Credit is not enough
February 21, 2012
Kim and I are often the last two people to leave a movie theatre. We usually stay through the credits.
We no longer watch enough movies that the names mean the same things to us that they used to, but often there’s something or other that we see in the credits that’s interesting. Usually it’s something from the soundtrack that sounds familiar but we can’t put our finger on who that was.
I’ve long hated the practice on US television to shrink the credits for television shows and movies so they can run a promo for an upcoming show they want to promote. Even worse, the credits are sped up so that even if my eyes were good enough to read the shrunken and distorted type on the screen, the moment passes so quickly that I can’t read fast enough.

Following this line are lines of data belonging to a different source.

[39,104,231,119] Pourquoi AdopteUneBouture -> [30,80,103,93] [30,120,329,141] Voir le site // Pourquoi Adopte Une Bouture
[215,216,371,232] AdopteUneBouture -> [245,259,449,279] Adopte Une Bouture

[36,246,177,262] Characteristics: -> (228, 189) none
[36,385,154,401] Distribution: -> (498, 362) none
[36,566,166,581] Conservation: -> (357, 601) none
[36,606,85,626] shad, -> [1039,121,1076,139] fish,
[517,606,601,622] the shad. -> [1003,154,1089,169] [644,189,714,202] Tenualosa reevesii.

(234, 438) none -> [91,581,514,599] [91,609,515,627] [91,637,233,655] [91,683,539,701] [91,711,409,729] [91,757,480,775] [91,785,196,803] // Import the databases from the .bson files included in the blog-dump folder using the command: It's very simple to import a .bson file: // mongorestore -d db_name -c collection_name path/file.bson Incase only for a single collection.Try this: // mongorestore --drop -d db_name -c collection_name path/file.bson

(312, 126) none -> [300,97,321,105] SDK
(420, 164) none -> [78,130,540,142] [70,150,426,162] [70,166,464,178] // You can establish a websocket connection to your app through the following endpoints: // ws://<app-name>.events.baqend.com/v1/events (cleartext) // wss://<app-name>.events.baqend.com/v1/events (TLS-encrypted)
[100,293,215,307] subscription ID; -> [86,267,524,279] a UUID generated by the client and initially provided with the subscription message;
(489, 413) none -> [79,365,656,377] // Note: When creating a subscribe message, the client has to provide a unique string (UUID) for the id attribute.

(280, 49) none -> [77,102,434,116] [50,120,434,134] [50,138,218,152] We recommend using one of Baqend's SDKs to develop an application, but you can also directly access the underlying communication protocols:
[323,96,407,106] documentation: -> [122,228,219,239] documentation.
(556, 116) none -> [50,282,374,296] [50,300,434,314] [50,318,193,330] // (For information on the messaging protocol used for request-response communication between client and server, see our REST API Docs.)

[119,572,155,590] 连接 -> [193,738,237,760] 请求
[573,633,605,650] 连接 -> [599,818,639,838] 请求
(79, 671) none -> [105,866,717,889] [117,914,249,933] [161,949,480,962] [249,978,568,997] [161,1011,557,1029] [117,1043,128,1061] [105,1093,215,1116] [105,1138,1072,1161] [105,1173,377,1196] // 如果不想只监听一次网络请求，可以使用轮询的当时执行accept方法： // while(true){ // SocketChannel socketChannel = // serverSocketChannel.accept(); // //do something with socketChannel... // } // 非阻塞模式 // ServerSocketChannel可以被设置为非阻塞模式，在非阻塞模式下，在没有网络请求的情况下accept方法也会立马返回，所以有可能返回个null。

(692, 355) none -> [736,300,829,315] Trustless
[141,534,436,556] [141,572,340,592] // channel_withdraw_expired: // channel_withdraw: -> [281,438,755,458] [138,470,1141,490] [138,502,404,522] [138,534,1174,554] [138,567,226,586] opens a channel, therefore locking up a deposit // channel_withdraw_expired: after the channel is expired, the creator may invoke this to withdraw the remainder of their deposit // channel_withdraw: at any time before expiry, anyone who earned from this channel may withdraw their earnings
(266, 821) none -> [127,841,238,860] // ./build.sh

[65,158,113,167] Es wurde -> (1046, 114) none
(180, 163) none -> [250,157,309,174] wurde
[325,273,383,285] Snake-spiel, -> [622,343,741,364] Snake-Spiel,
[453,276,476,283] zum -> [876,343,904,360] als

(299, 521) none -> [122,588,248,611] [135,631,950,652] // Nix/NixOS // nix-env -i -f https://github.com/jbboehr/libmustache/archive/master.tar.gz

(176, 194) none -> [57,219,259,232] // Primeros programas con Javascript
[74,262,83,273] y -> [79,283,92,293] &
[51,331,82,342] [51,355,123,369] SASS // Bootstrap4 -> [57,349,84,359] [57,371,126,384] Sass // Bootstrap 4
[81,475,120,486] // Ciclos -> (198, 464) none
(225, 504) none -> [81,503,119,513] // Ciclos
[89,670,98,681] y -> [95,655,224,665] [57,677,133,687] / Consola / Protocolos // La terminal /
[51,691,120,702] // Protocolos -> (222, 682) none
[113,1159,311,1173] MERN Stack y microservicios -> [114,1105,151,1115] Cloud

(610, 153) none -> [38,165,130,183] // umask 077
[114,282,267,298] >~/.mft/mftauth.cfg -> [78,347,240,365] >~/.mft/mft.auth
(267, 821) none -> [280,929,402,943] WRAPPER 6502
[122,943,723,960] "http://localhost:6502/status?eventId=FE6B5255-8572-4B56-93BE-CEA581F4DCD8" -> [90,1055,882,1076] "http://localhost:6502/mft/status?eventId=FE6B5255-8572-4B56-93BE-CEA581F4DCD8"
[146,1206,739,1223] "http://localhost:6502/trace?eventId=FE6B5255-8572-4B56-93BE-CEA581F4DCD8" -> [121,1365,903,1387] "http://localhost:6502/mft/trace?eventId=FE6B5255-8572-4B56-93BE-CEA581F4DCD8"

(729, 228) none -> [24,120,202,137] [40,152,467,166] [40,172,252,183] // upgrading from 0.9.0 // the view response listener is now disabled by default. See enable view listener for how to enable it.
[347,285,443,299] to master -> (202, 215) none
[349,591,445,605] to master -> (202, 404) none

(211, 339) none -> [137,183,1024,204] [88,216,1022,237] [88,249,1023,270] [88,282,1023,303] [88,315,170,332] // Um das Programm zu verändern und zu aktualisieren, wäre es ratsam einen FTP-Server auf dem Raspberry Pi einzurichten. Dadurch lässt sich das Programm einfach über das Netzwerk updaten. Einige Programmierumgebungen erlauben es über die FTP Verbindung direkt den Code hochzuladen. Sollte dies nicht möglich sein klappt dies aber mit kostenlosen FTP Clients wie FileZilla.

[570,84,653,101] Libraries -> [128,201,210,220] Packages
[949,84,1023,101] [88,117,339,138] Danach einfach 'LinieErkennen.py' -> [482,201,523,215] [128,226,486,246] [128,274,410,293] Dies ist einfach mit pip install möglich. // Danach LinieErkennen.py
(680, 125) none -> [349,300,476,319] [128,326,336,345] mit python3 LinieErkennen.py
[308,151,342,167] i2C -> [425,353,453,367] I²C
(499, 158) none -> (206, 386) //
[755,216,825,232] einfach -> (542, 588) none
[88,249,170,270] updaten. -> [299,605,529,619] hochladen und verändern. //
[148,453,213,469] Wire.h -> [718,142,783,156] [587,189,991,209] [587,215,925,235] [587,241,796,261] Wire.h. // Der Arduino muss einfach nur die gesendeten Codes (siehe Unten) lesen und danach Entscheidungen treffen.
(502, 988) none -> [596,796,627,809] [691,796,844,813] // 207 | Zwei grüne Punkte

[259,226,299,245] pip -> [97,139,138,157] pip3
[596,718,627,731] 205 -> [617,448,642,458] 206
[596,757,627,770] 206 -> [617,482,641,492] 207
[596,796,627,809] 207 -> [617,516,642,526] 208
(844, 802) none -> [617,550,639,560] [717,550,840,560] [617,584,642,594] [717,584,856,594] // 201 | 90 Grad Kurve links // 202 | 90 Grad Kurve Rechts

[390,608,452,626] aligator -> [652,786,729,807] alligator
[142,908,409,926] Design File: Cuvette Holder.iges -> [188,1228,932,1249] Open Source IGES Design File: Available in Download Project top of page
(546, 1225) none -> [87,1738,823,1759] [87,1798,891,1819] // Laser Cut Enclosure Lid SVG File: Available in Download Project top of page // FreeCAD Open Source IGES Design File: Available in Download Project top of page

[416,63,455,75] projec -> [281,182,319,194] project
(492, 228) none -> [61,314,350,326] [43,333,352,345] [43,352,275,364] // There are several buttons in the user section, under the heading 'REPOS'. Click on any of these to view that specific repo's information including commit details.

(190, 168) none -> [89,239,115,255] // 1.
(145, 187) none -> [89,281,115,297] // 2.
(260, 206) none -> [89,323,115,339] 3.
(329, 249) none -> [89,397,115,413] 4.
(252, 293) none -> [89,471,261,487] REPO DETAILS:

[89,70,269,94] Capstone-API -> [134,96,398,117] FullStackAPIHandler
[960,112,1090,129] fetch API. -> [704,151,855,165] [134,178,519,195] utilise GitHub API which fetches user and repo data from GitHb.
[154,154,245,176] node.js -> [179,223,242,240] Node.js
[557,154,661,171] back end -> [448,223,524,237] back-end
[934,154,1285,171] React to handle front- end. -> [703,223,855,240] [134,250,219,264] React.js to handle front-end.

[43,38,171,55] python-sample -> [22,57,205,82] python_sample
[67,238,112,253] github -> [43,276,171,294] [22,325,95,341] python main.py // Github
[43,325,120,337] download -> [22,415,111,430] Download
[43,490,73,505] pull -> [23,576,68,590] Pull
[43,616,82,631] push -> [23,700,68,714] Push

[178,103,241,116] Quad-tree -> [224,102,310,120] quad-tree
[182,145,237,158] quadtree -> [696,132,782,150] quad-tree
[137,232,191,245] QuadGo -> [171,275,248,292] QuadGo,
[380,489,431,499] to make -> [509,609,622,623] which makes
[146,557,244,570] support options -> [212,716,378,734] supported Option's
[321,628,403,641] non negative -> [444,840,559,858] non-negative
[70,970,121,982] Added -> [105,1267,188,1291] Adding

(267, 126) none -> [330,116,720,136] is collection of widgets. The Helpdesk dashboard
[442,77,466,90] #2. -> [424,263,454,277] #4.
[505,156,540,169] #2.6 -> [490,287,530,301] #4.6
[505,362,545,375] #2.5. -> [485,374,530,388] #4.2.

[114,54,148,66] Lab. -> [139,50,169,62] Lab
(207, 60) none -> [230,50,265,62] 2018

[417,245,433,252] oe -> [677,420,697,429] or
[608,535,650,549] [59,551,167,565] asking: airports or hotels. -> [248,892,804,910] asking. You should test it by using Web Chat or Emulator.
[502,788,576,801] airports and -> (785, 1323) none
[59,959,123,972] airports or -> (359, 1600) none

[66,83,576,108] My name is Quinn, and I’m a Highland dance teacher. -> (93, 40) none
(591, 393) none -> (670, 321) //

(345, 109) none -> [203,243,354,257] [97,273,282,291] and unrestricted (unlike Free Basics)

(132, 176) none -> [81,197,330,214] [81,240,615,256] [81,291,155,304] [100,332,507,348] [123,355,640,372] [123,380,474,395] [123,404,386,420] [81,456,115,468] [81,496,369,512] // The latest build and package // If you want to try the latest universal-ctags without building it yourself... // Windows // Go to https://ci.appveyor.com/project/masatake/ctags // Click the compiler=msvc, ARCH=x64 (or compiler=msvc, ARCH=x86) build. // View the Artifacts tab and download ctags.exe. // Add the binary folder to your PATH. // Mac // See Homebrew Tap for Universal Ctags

In An Attribution Failure Theory, Duncan wonders if this sort of model leads people to not give credit where credit is due.
He writes about the problem that there are a huge number of creatives who use others’ works as part of their own and aren’t giving credit where credit is due. Worse, he says, “many of them when confronted with the problem, just shrug and don’t see the issue.”
He’s right. They don’t see the issue.
Yesterday I followed a link I won’t share to a woman’s blog to read what she had to say about following a bread recipe I happened to like. I expected her link to talk about her experiences with the recipe, and it did. But it also reprinted the recipe. All of it. It reprinted all of the ingredients and the directions for how they were supposed to be mixed and treated right up to the time they came out of the oven.
She gave credit to the original.
To me, that wasn’t enough. She went on to reprint his work without permission. She even created a printer friendly version of his recipe.
Now no one needs to buy his work – they can just read hers.
The next step is inevitable. I’ve seen it over and over. Someone quotes her work. That person may or may not provide attribution to her contribution but they inevitably leave out the original author of the recipe. It’s too messy to quote the author that another author cites. Now the original author’s work is being reprinted without attribution or concern for how it might effect his income.
More importantly, just as I want to know who performed that piece from the movie’s soundtrack, I want to know whose recipe I may or may not be following.
One of the things that’s striking when you watch credits at the end of a television show or movie is how many people were involved. This wasn’t just a period piece with a few actors. A group of people dressed the actors while another group dressed the set. There were people running the cameras who pointed it at people and sets that other people lit and moved and there were other people deciding which cameras to use.
I agree with Duncan that credit is easy and its the least we should do. I think, though, credit is not enough.
Maybe credit is the wrong word for me. Maybe what I want is an appreciation of those whose work we enjoy and build on.